Het Uwv heeft verzocht de aangevallen uitspraak te bevestigen. Het Uwv stelt zich met betrekking tot de in hoger beroep ingediende medische stukken op het standpunt dat deze stukken niet tot een ander oordeel leiden. De gegevens in de brieven waren al bekend bij het Uwv of hebben geen betrekking op de datum in geding.
4. De Raad oordeelt als volgt.
4.1.
In geschil is of het Uwv de mate van arbeidsongeschiktheid van appellant in de zin van de Wet WIA terecht met ingang van 22 maart 2019 (de datum in geding) heeft vastgesteld op minder dan 35% en terecht de WGA-uitkering van appellant heeft beëindigd.
4.2.
In zijn uitspraak van 30 juni 2017 heeft de Raad, gelet op het arrest Korošec, de uitgangspunten uiteengezet voor de toetsing door de bestuursrechter van de beoordeling door verzekeringsartsen van het Uwv. Dat leidt in dit geding tot het volgende:
Stap 1: zorgvuldigheid van de besluitvorming
Het oordeel van de rechtbank en de aan dat oordeel ten grondslag gelegde overwegingen worden geheel onderschreven. De Raad verwijst naar rechtsoverweging 9 van de aangevallen uitspraak en sluit zich daarbij aan.
Stap 2: equality of arms
Er is geen reden aanwezig om aan te nemen dat sprake is van schending van het beginsel van equality of arms. Appellant heeft voldoende gelegenheid gehad om zijn standpunt te onderbouwen met medische gegevens en tegenbewijs te leveren. Appellant heeft hier ook gebruik van gemaakt en informatie van zijn behandelaars ingebracht. Deze stukken zijn naar hun aard geschikt om twijfel te zaaien aan de conclusies die door de verzekeringsarts bezwaar en beroep zijn getrokken. Er zijn geen aanwijzingen dat informatie over de medische situatie van appellant ontbreekt. Hiermee is voldaan aan het vereiste van een gelijke procespositie.

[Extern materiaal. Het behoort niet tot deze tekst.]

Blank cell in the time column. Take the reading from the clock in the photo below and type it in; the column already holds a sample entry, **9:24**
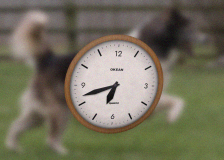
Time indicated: **6:42**
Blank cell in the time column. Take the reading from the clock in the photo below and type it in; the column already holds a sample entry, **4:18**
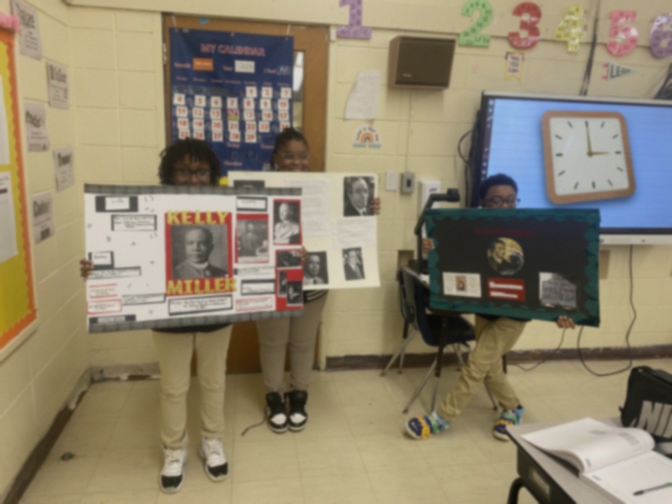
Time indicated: **3:00**
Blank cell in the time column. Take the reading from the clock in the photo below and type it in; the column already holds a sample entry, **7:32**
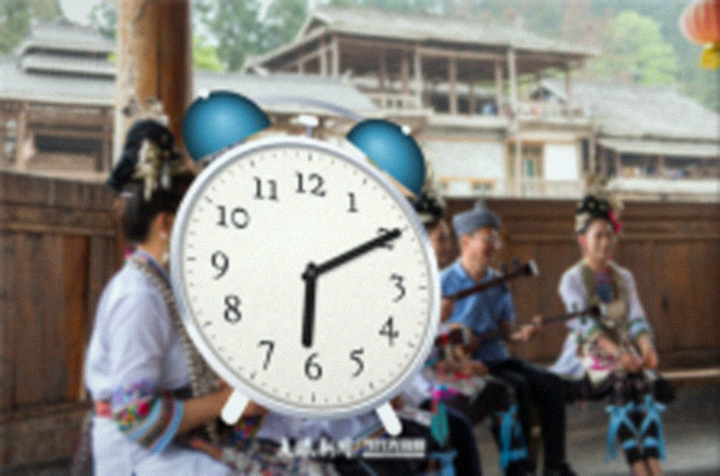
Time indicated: **6:10**
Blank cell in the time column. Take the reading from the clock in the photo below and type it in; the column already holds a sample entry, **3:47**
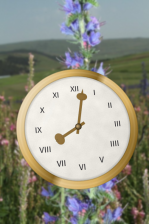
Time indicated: **8:02**
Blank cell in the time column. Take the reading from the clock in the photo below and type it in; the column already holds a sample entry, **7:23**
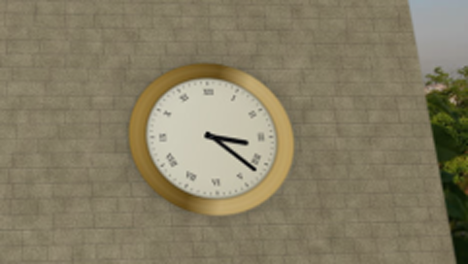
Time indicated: **3:22**
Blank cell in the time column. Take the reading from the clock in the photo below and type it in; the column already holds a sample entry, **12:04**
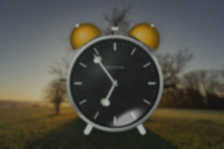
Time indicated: **6:54**
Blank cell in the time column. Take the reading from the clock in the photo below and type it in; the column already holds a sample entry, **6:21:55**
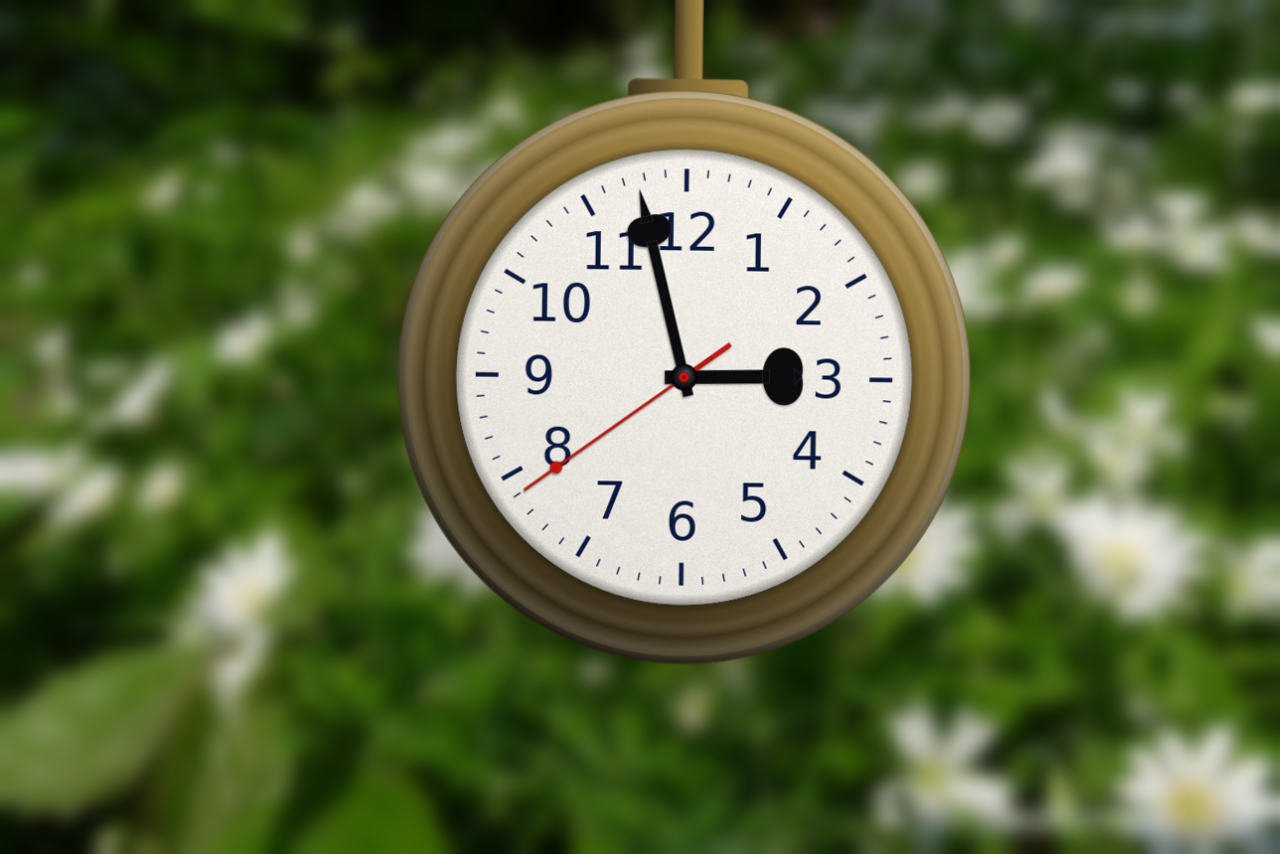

Stap 3: inhoudelijke beoordeling
De rechtbank heeft terecht overwogen dat er geen reden is om te twijfelen aan de juistheid van de door de verzekeringsarts bezwaar en beroep vastgestelde medische beperkingen in de FML van 25 september 2019. De medische stukken die appellant in hoger beroep heeft ingebracht, werpen geen nieuw licht op de zaak. De verzekeringsarts bezwaar en beroep heeft in het rapport van 25 november 2021 opgemerkt dat het Uwv bekend is met de klachten van appellant die in die stukken zijn beschreven, dat daarmee rekening is gehouden in de FML of dat de gegevens geen betrekking hebben op de datum in geding. De Raad overweegt dat het Uwv hiermee voldoende heeft gemotiveerd dat de nieuwe medische stukken niet tot een ander standpunt leiden. Aanknopingspunten, zoals andere medische informatie, om de juistheid van de conclusies van de verzekeringsarts bezwaar en beroep in twijfel te trekken zijn niet aanwezig. Omdat de Raad geen twijfel heeft over de juistheid van de medische beoordeling, bestaat geen aanleiding voor inschakeling van een onafhankelijk deskundige.
4.3.
Wat appellant heeft aangevoerd over de geschiktheid van de functies leidt evenmin tot een ander oordeel. De arbeidsdeskundige bezwaar en beroep heeft, nadat de FML in bezwaar is aangescherpt, de functies nogmaals bekeken en overtuigend toegelicht dat die functies geschikt zijn.
4.4.
Uit 4.2 en 4.3 volgt dat het hoger beroep niet slaagt. De aangevallen uitspraak zal worden bevestigd. Bij deze uitkomst is er geen grond om het Uwv te veroordelen tot vergoeding van wettelijke rente, zoals door appellant is verzocht.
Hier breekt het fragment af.